В редкие, трезвые часы он с великим изумлением видел, что эта беспутная Пашута до смешного дорого стоит ему, и думал:
"Экая моль!"
Поражало его умение ярмарочных женщин высасывать деньги и какая-то бессмысленная трата ими заработка, достигнутого ценою бесстыдных, пьяных ночей. Ему сказали, что человек с собачьим лицом, крупнейший меховщик, тратил на Паулу Менотти десятки тысяч, платил ей по три тысячи каждый раз, когда она показывала себя голой. Другой, с лиловыми ушами, закуривая сигары, зажигая на свече сторублевые билеты, совал за пазухи женщин пачки кредиток.

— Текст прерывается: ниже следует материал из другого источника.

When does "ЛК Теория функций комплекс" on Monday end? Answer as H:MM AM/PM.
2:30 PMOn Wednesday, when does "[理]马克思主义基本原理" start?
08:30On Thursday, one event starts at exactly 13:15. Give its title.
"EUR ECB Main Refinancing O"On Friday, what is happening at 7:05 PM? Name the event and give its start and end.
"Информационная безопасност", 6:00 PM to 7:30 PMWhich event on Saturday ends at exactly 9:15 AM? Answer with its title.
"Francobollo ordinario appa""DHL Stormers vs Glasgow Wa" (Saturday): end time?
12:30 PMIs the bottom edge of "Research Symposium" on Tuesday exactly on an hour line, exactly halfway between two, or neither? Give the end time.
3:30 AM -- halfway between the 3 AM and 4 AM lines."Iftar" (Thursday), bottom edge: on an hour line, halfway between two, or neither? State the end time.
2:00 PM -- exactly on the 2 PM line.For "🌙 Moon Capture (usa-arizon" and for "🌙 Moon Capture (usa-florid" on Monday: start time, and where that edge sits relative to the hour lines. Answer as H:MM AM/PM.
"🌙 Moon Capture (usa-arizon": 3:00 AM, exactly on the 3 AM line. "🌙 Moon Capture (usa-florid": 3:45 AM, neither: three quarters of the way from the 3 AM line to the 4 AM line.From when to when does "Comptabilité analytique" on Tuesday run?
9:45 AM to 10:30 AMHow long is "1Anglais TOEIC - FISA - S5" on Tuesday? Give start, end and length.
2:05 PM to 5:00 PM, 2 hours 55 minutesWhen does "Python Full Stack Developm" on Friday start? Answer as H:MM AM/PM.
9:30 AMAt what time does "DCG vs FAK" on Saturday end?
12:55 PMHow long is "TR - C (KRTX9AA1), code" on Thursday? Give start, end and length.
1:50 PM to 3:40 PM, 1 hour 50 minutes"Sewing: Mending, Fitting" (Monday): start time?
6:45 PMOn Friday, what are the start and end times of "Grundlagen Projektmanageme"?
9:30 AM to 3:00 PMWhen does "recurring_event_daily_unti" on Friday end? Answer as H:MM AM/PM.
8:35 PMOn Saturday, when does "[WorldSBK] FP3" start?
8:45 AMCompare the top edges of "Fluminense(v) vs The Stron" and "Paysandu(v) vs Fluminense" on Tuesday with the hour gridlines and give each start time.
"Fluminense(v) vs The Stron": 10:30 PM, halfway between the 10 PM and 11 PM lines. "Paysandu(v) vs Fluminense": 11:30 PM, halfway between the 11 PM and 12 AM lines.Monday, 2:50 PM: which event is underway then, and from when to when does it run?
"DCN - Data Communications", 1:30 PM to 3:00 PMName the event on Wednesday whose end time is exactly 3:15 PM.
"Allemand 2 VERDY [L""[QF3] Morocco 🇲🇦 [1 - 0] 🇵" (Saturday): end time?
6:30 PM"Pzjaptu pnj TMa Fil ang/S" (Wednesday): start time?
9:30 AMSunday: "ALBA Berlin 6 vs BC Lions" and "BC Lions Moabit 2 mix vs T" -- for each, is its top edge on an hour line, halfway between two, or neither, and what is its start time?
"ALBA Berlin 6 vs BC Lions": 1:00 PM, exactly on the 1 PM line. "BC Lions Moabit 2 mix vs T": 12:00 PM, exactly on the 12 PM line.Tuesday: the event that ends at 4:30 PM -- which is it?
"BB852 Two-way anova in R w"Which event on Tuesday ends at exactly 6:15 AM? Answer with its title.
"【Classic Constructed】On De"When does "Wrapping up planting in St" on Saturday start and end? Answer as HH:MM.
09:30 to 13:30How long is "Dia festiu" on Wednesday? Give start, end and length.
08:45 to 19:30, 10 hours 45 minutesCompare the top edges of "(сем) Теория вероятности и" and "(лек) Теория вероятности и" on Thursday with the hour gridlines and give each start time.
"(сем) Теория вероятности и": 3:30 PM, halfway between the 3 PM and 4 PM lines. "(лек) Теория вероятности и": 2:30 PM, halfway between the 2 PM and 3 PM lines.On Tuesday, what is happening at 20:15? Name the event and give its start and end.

- Бери, немка, у меня много.
Он всех женщин называл немками. Артамонов же стал видеть в каждой из них неприкрытое бесстыдство густоволосой Паулы, и все женщины, - глупые и лукавые, скрытные и дерзкие, - чувствовал он, враждебны ему; даже вспоминая о жене, он и в ней подмечал нечто скрыто враждебное.
"Моль", - думал он, присматриваясь к цветистому хороводу красивых, юных женщин, очень живо и ярко воскрешаемых памятью.
Он не мог поняты что же это, как же? Люди работают, гремят цепями дела, оглушая самих себя только для того, чтоб накопить как можно больше денег, а потом - жгут деньги, бросают их горстями к ногам распутных женщин? И всё это большие, солидные люди, женатые, детные, хозяева огромных фабрик.
"Отец, пожалуй, так же бы колобродил", - почти уверенно думал он. Самого себя он видел не участником этой жизни, этих кутежей, а случайным и невольным зрителем. Но эти думы пьянили его сильнее вина, и только вином можно было погасить их. Три недели прожил он в кошмаре кутежей и очнулся лишь с приездом Алексея.
Артамонов старший лежал на полу, на жиденьком, жёстком тюфяке; около него стояло ведро со льдом, бутылки кваса, тарелка с квашеной капустой, обильно сдобренной тёртым хреном. На диване, открыв рот и, как Наталья, подняв брови, разметалась Пашута, свесив на пол ногу, белую с голубыми жилками и ногтями, как чешуя рыбы. За окном тысячами жадных пастей ревело всероссийское торжище.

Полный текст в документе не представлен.